As New Year’s resolutions set in and a new semester of goals begins, students once again make their daily pilgrimage to The Zone, Brock’s premier recreation and lifting facility. But unlike past years, the crowds no longer fade after January; they remain packed throughout the term, regardless of the time of day.  

As someone who began their fitness journey at The Zone, I have a genuine appreciation for what Brock has to offer. Compared to many gyms in the region, Brock’s equipment selection and quality is impressive. In 2021, renovations expanded the facility to roughly 15 thousand square feet, improving access to machines, squat racks and workout space. At the time, it felt like a meaningful investment in student wellness. 

What no one fully anticipated was the culture shift that followed. Fitness content exploded, online gym culture became mainstream and working out became less of a daily routine and more of a personality trait. That change didn’t just increase gym usage, it fundamentally altered demand. The Zone is no longer only busy during predictable times; it’s crowded near constantly. 

A packed university gym could be framed as a success story. It signals motivation and a student body that cares about its health. But when overcrowding becomes the rule rather than the exception, it stops being a sign of enthusiasm and starts to reveal a structural problem. At Brock, The Zone has reached that point. 

The issue isn’t effort or quality. The Zone is well equipped, well maintained and staffed by people who keep it functioning even at its busiest times. The problem is scale. Brock is relying on a single centralized space to serve a growing student population whose habits have clearly outgrown that model. 

That pressure is immediately visible on the floor. Machines are routinely unavailable. Benches and dumbbells are hard to track down. Open space, particularly at the front of the gym, is scarce. Workouts become exercises in waiting rather than moving. For experienced lifters, this means rushing sets, skipping movements or restructuring routines around whatever happens to be available. For beginners, it means something worse: the feeling that they don’t belong. 

Overcrowding quietly undermines accessibility. New gym goers are given less room to make mistakes and learn. In a space where every rack is occupied and every misstep feels visible to a crowd of peers who seem to know more than you, intimidation becomes a real barrier to meeting your goals. A gym that discourages beginners is failing at its most basic purpose — being a safe space for all students. 

Seasoned lifters aren’t the villains in this equation either. We aren’t trying to gatekeep the space; we’re simply adapting to a system that no longer works like it once did. As the number of experienced gym users grows, they are forced to compromise just as much as new gym goers. When everyone is making sacrifices just to complete a workout, the question becomes unavoidable: who is the gym actually serving? 

Busy gyms bring quiet costs as well. Students with busy lives must plan their schedules accordingly to ensure they can access the gym when it isn’t at capacity. Over time, The Zone filters out students who don’t have flexible schedules.  

While The Zone is free to access, it isn’t free in practice. Students pay for recreation facilities through tuition and ancillary fees every semester. If students are contributing financially to a campus gym, it’s reasonable for them to expect that there is enough space to use it effectively. 

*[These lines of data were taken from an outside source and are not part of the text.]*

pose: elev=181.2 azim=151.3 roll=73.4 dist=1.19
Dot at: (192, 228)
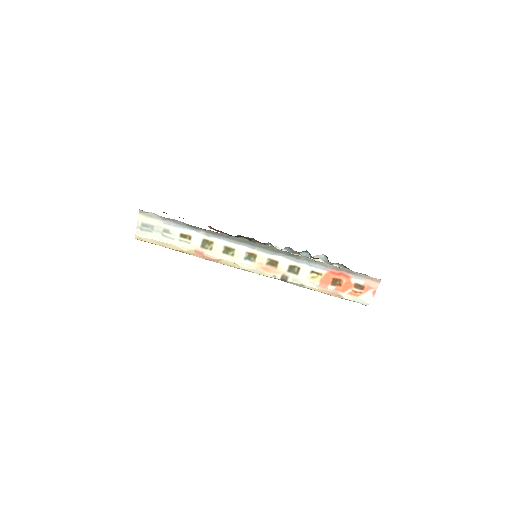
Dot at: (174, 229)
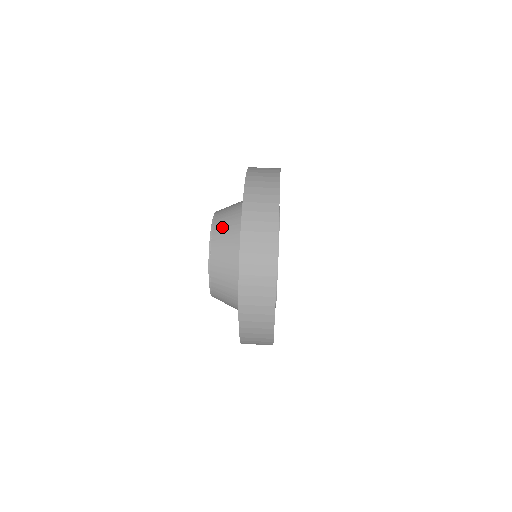
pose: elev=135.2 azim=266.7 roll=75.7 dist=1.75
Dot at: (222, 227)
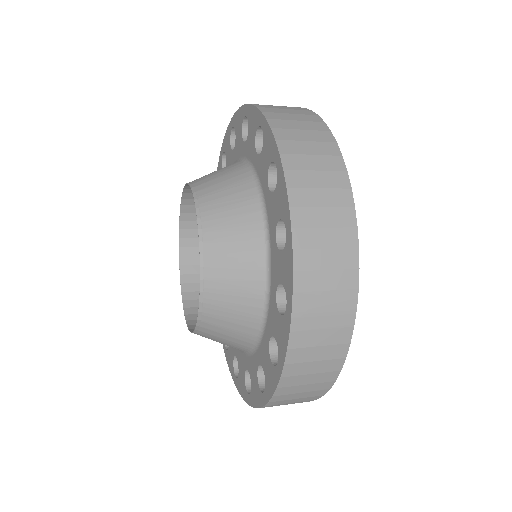
Dot at: occluded
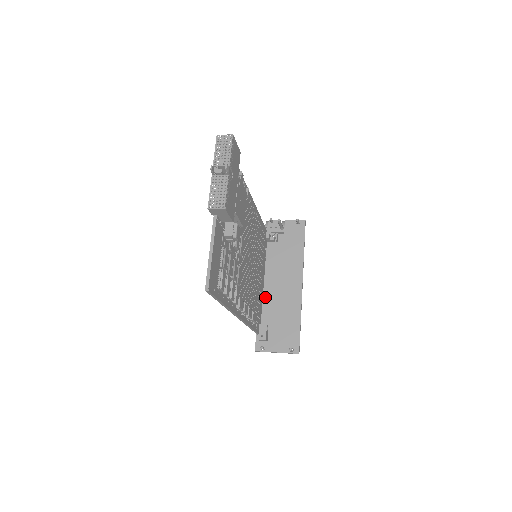
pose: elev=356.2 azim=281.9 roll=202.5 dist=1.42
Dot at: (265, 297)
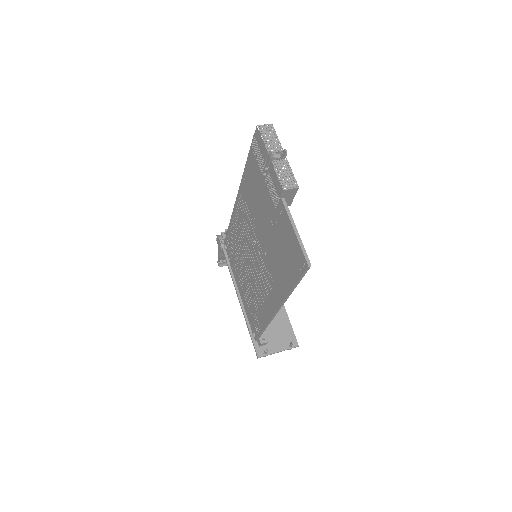
Dot at: occluded
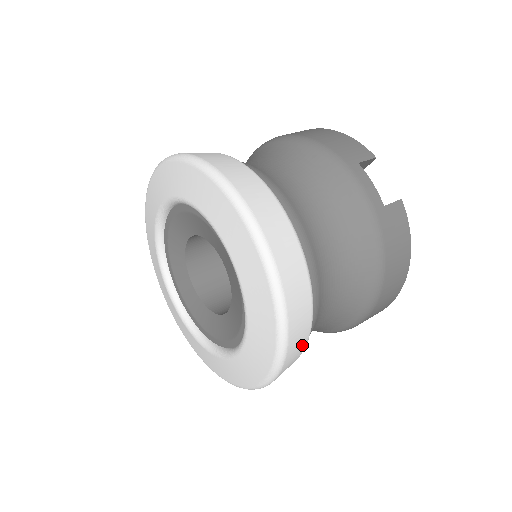
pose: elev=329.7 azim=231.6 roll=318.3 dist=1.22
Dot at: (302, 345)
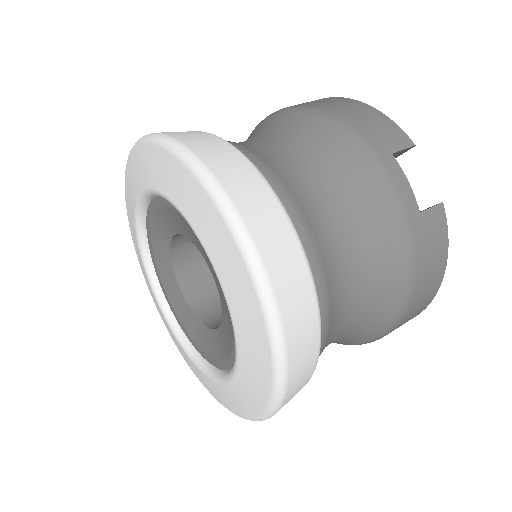
Dot at: (304, 383)
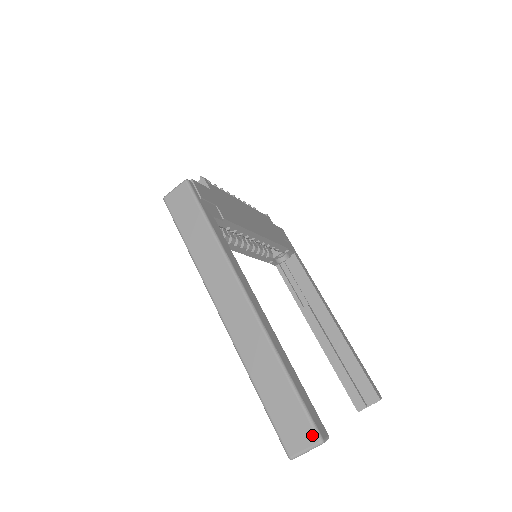
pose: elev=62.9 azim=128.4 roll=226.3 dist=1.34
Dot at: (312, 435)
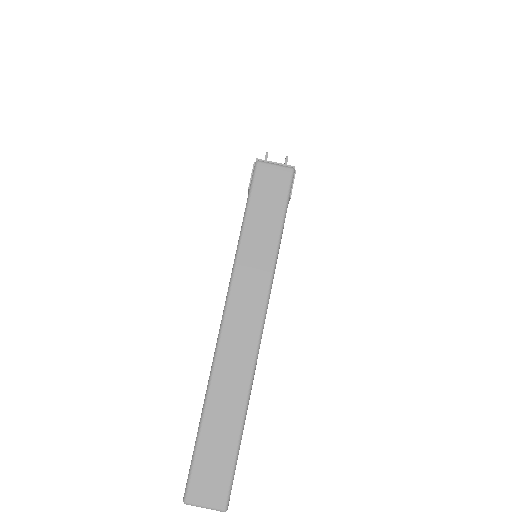
Dot at: (222, 499)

Solving this problem doesn’t mean squeezing more machines into the already cramped zone. While adjustments can be made to the flow of machines to mitigate the bottlenecks and crowds, the true issue with The Zone is space. As it stands right now, Brock’s gym has outgrown its footprint.  To keep things running smoothly, The Zone must expand.  

If Brock is serious about student wellness, it’s time to move beyond the single gym model. A secondary space wouldn’t be a luxury, it would be an acknowledgement that student needs have outgrown the current system. It could ease overcrowding, support more inclusive programming — such as expanded women’s only hours — and introduce alternative access models like timed bookings or extended 24/7 availability. 

Students are clearly willing to show up for their health. It’s time for Brock to show up with the space to support them.